For many such divergent series we can use analytic continuation to find the divergent value. For example to evaluate $\sum_{n=0}^{\infty} 2^n = -1 $ it suffices to analytically continue $\sum_{n=0}^{\infty} z^n = \frac{1}{1-z}$ to the whole complex plane and once you do that it's easy to reason that $\sum_{n=0}^{\infty} 2^n = -1$ (although there are even easier algebraic arguments).
The problem here, is that the function $-\ln(1-z)$ has monodromy. As you analytically-continue the logarithm you end up with this multi-valued helix. And so when we ask what is $-\ln(-1)$ the function can be one of $...-3i\pi,-i\pi, i\pi, 3i\pi... $
If we apply some 'common sense' we might ask 'what are the most reasonable options' and that reduces it to $i\pi$ and $-i\pi$. Depending on if you think it's more natural to move clockwise or counterclockwise around the origin.
At this point picking ONE of those values seems extremely difficult. There's no real reason to pick clockwise over counterlockwise or vice versa and the notions of 'principal branch' are a human construct, not really opinionated by the math itself.

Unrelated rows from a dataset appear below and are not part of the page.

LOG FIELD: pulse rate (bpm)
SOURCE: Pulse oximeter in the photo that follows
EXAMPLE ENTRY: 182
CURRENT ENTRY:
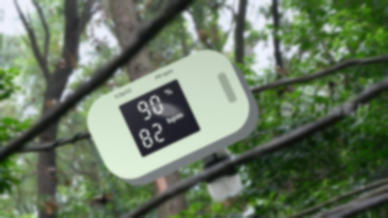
82
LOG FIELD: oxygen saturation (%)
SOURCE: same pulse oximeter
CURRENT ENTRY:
90
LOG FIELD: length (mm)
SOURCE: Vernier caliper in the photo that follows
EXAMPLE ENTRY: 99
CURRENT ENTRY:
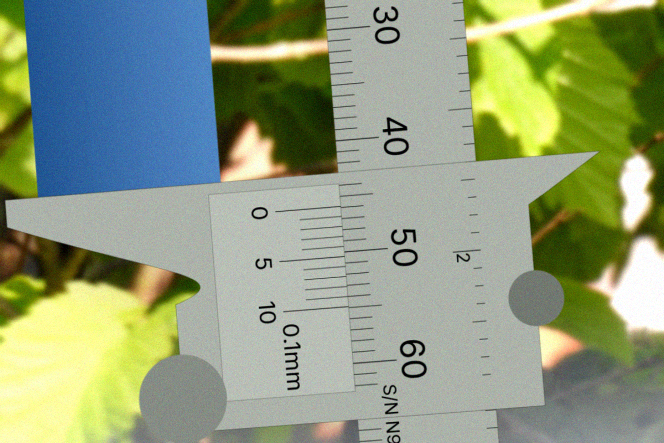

If there was a setting where this series arises that FORCES a choice it would be nice (for example in physics, or some other part of number theory etc...) but I don't know of any offhand. How do I actually assign a divergent summation to this? It's probably going to be one of those two choices $\pm i\pi$ but I would like a good argument for which one and why. (Or even cooler if you could show that in 2 different natural settings this series HAS to take on different values).